A Novel mRNA Vaccine Induces Tick Resistance to Prevent Lyme Disease

The black-legged tick, Ixodes scapularis, transmits many different pathogens that cause human disease. These include the bacterium Borrelia burgdorferi, estimated to be responsible for around 40,000 cases of Lyme disease in the United States per year. To date, attempts to develop single, pathogen-specific vaccines for B. burgdorferi and other tick-borne agents have been unsuccessful. Consequently, researchers are now considering broader, anti-tick vaccine strategies to prevent a range of tick-borne infections. To demonstrate the efficacy of an anti-tick approach, Sajid et al. developed an mRNA vaccine based on multiple I. scapularis salivary proteins. This was shown to elicit protective responses against tick challenge in guinea pigs and prevent tick-borne B. burgdorferi infection.

Naturally-acquired tick resistance involves tick salivary proteins

Animals have long been known to develop acquired resistance to tick bites following repeated exposure. This manifests as erythema (reddening) at the bite site, tick rejection, and impaired tick feeding/engorgement and is thought to result from host immune responses to antigens present in tick saliva. However, attempts to replicate these effects by immunizing animals with tick salivary proteins have so far proven unsuccessful, highlighting the need for a method that more closely mimics the natural host response.

Tick salivary proteins form the basis of a novel mRNA vaccine

Based on published data showing specific I. scapularis salivary proteins to react avidly with tick-resistant animal sera, regulate host immune responses, or influence pathogen infectivity, Sajid et al. selected nineteen I. scapularis proteins to generate an mRNA vaccine they named 19ISP. This was produced by synthesizing a nucleoside-modified mRNA (incorporating TriLink’s N¹-Methyl-Pseudouridine-5'-Triphosphate and CleanCap^®) for each protein before encapsulating equivalent amounts in lipid nanoparticles (LNPs).

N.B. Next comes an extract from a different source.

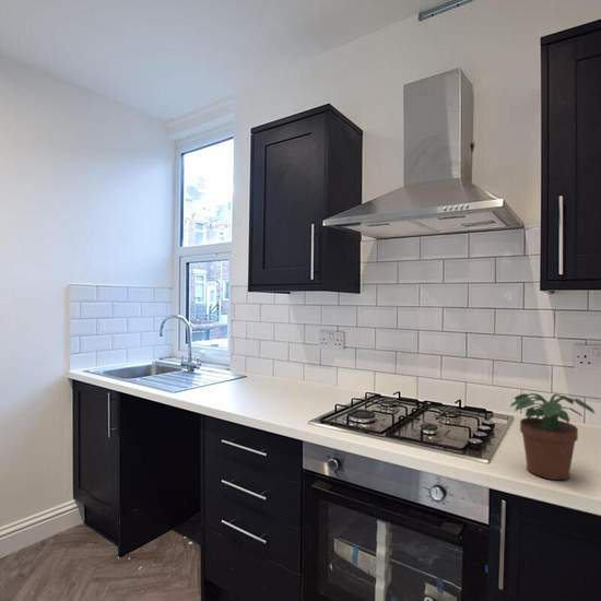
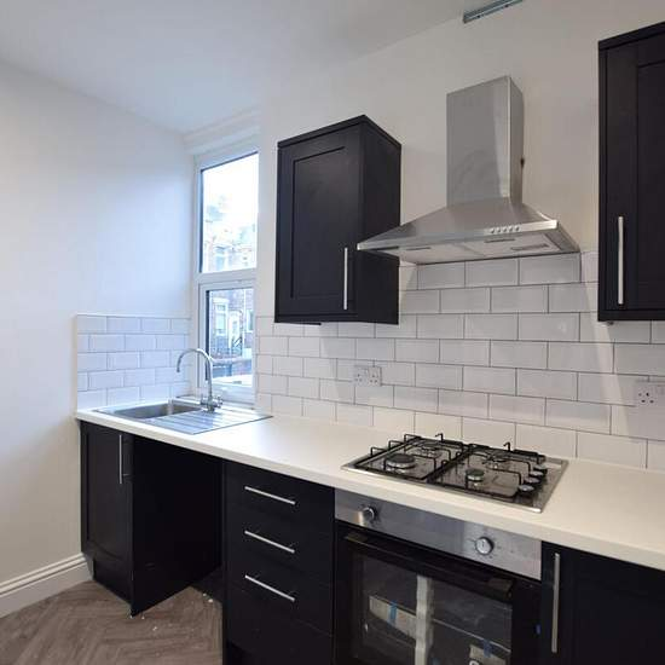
- potted plant [509,392,597,481]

Immunization with 19ISP promises to prevent tick-borne infections

Following immunization with 19ISP (or interleukin-21 mRNA-LNP as a control), guinea pigs were subjected to a range of tests. These included ELISA-based analysis of serum antibody titers using recombinant salivary protein antigens, which showed 19ISP vaccination to elicit antigen-specific humoral immune responses, as well as monitoring for signs of acquired resistance once uninfected I. scapularis ticks had been allowed to attach to the guinea pig hosts naturally. Notably, within 96 hours of tick challenge, 80% of the ticks became detached from the 19ISP-immunized guinea pigs, compared with just 20% detachment in control animals. Additionally, three weeks after exposure to B. burgdorferi infected ticks, biopsies were taken adjacent to the bite site were analyzed by qPCR. While 46% of the control guinea pigs were positive for B. burgdorferi, none of the 19ISP-immunized animals yielded a positive result, suggesting that 19ISP immunization could prevent B. burgdorferi transmission. These data indicate that 19ISP may be used to protect against Lyme disease and has potential utility for preventing other tick-borne infections.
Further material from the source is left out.